Nível sérico de vitamina D3 em portadores de melanoma cutâneo

Autores:

Renato Santos de Oliveira Filho,
Daniel Arcuschin de Oliveira,
Vitor Augusto Melão Martinho,
Célia Beatriz Gianotti Antoneli,
Ludmilla Altino de Lima Marcussi,
Carlos Eduardo dos Santos Ferreira

ARTIGO ORIGINAL

Einstein (São Paulo)

versão impressa ISSN 1679-4508versão On-line ISSN 2317-6385

Einstein (São Paulo) vol.12 no.4 São Paulo out./dez. 2014

http://dx.doi.org/10.1590/S1679-45082014AO3090

INTRODUÇÃO

O melanoma cutâneo é uma neoplasia maligna, que se origina de melanócitos ou de células precursoras dos mesmos, e que tem alto potencial de metastatização. Embora não seja o câncer de pele mais frequente, é o mais letal. Existem evidências epidemiológicas de que a radiação solar está relacionada à sua carcinogênese. São esperados 5.890 casos novos de melanoma para o ano de 2014 no Brasil.(1)

O receptor de vitamina D (VDR, sigla do inglês vitamin D receptor) está presente em melanócitos normais e em determinadas linhagens celulares de melanoma.(2) A 25-hidroxivitamina D, também chamada colecalciferol, é normalmente formada na pele a partir de 7-deidrocolesterol, em uma reação fotoquímica catalisada pelo componente ultravioleta da luz solar. A vitamina D3 não é biologicamente ativa, mas convertida por enzimas do fígado e dos rins em 1,25-diidroxicolecalciferol (vitamina D ou calcitriol), um hormônio que regula a absorção de cálcio nos intestinos e os níveis deste nos rins e nos ossos.

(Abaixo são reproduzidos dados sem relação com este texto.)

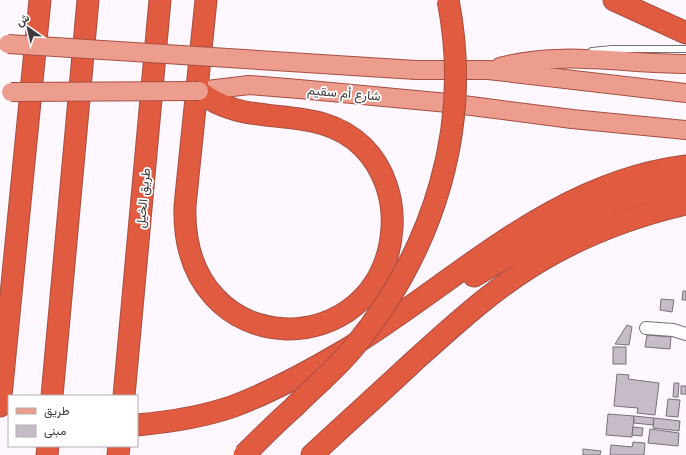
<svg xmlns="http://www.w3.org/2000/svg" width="686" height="455" font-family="'PT Sans',Vazirmatn,sans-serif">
	<rect width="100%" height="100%" fill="#fef7ff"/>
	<!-- building -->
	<g fill="#c6bcc8" stroke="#79707b">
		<polygon points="683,291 686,291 686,300 682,300"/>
		<polygon points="661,299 674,300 672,312 660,310"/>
		<polygon points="627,325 632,327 629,345 615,344"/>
		<polygon points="647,335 671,337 670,349 645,347"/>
		<rect x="613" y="347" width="13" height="17"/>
		<polygon points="617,374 629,375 628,379 659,383 655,415 637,413 638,408 614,406"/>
		<polygon points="674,383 679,383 678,397 673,397"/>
		<rect x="681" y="386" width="5" height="8"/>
		<polygon points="668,399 680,400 678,417 666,416"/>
		<polygon points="608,414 634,416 632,437 606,435"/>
		<polygon points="634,416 654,418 653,425 634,423"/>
		<polygon points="654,418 680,421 679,431 653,428"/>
		<polygon points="633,427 643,428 642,436 632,435"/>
		<polygon points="650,429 679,433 678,446 648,443"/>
		<polygon points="633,442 645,443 644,455 610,455 611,445 632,447"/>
		<polygon points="583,449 601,451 600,455 583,455"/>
	</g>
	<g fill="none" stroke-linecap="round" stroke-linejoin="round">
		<!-- service casing -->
		<g stroke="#796f7a" stroke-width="8">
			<polyline id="service" points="592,51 612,49 686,49"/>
		</g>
		<!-- minor casing -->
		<g stroke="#796f7a" stroke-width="14">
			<polyline id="minor" points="646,328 673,330 686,334"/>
		</g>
		<!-- primary casing -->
		<g stroke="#a74f40" stroke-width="20">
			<g id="primary">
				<path d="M500 67C562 50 623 64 686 64"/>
				<polyline points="416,70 488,70 686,93"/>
				<polyline points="199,91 249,85 299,89 448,103 572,119 686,130"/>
			</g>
		</g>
		<!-- motorway casing -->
		<g stroke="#a74f40" stroke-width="23">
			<g id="motorway">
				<polyline points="614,0 686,33"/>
				<path d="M199 91C247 132 316 100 363 147 384 168 394 199 392 228 383 366 180 366 185 206L206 0"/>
				<path d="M474 276C541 237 607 195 686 185"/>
				<polyline points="52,396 88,0"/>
				<polyline points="124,396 160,0"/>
				<polyline points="0,406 40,0"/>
				<path d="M137 425C170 422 203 417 234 406 271 392 308 372 342 352 454 285 550 183 686 166"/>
				<polyline points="47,455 48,446"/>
				<polyline points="118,455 119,446"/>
				<path d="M312 455C345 424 379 394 412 363 453 326 493 289 540 261 586 234 634 216 686 204"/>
			</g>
		</g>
		<!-- service -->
		<use href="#service" stroke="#fff" stroke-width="6"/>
		<!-- minor -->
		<use href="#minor" stroke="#fff" stroke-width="12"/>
		<!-- primary -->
		<use href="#primary" stroke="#ed9d8d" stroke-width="18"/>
		<!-- motorway -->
		<use href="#motorway" stroke="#e15b41" stroke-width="21"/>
		<!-- primary-bridge casing -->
		<g stroke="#a74f40" stroke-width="20" stroke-linecap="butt">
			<g id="primary-bridge">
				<polyline points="8,44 416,70"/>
				<polyline points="11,92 199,91"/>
			</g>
		</g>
		<!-- motorway-bridge casing -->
		<g stroke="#a74f40" stroke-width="23" stroke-linecap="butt">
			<path id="motorway-bridge" d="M244 455C260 439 277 422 294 407 314 387 336 369 354 347 434 249 473 126 448 0"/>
		</g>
		<!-- primary-bridge -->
		<use href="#primary-bridge" stroke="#ed9d8d" stroke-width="18"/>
		<!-- motorway-bridge -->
		<use href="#motorway-bridge" stroke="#e15b41" stroke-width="21"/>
	</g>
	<g text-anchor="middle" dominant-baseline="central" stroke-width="3.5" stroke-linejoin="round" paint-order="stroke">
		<!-- street labels -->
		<g font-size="13" fill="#3c383d" stroke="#fff">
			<text transform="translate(344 93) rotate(5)">شارع أم سقيم</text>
			<text transform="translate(143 198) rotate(-85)">طريق الخيل</text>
		</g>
	</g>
	<!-- legend -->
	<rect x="8" y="395" width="130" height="52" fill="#ffffff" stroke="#b1afb1"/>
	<rect x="16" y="408" width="20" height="6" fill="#ed9d8d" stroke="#b1afb1"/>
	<text x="44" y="415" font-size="12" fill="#3c383d">طريق</text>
	<rect x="16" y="425" width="20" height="12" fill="#c6bcc8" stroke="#b1afb1"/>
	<text x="44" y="435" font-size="12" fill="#3c383d">مبنى</text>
	<!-- north arrow -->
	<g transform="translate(28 28) rotate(326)" stroke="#ffffff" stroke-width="3" paint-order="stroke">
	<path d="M0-3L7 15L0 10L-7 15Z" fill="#3c383d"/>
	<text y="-6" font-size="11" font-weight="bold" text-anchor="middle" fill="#3c383d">ش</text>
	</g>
</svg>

Dentre outras funções da vitamina D, há uma extremamente importante, que é a de fortalecer o sistema imunológico. O efeito da vitamina D no sistema imunológico se traduz como um aumento da imunidade inata, associado a uma regulação multifacetada da imunidade adquirida. Já se demonstrou associação entre os níveis deficientes de vitamina D3 e vários tipos de neoplasias malignas, como câncer de colon, de mama e de pele.(3)

Vivemos uma controvérsia na comunidade científica sobre quanto de luz solar é apropriado para o equilíbrio entre os efeitos negativos e positivos da exposição à radiação ultravioleta (UV) solar.

A exposição solar é essencial para que a vitamina D seja produzida pela pele, embora a exposição à radiação UV, sem dúvida, seja o fator ambiental mais importante para todos os tipos de câncer dessa localização, por causar danos ao DNA das células da pele. Muitos estudos têm avaliado a importante relação entre a luz solar, a vitamina D e o câncer de pele.(4,5)

O melanoma é altamente agressivo, imunogênico e tem habilidade de modular o sistema imunológico em sua própria vantagem. O paciente com melanoma apresenta inúmeros defeitos imunológicos celulares.(6) Dados sugerem que os níveis normais de vitamina D3, no momento do diagnóstico, relacionam-se com melhor prognóstico de pacientes portadores de melanoma cutâneo.(7,8)

Apresentamos um estudo transversal que compara os níveis da vitamina D3 em pacientes com melanoma cutâneo, em atividade ou sem, com os níveis normais recomendados pelos laboratórios clínicos e com valores obtidos em pacientes de um hospital geral.

OBJETIVO

Comparar o nível sérico de 25-hidroxivitamina D (vitamina D3) em pacientes portadores de melanoma cutâneo em atividade de doença e sem atividade com os valores considerados normais para a população geral.

MÉTODOS

Este trabalho foi devidamente analisado e aprovado pelo Comitê Nacional de Ética em Pesquisa (CONEP), sob o número CAAE: 18762713.9.0000.5492. Todos os pacientes foram orientados quanto ao estudo em questão e assinaram o Termo de Consentimento Livre e Esclarecido.

Os níveis séricos de 25-OH-vitamina D foram dosados em pacientes portadores de melanoma cutâneo, entre 22 e 80 anos, de ambos os sexos, de janeiro de 2010 a dezembro de 2013, tratados e registrados em clínica especializada em oncologia cutânea. Nessa clínica, é realizada, de rotina, a dosagem sérica de 25-OH-vitamina D na admissão de todos os pacientes com diagnóstico de melanoma, bem como em seu seguimento, desde janeiro de 2010.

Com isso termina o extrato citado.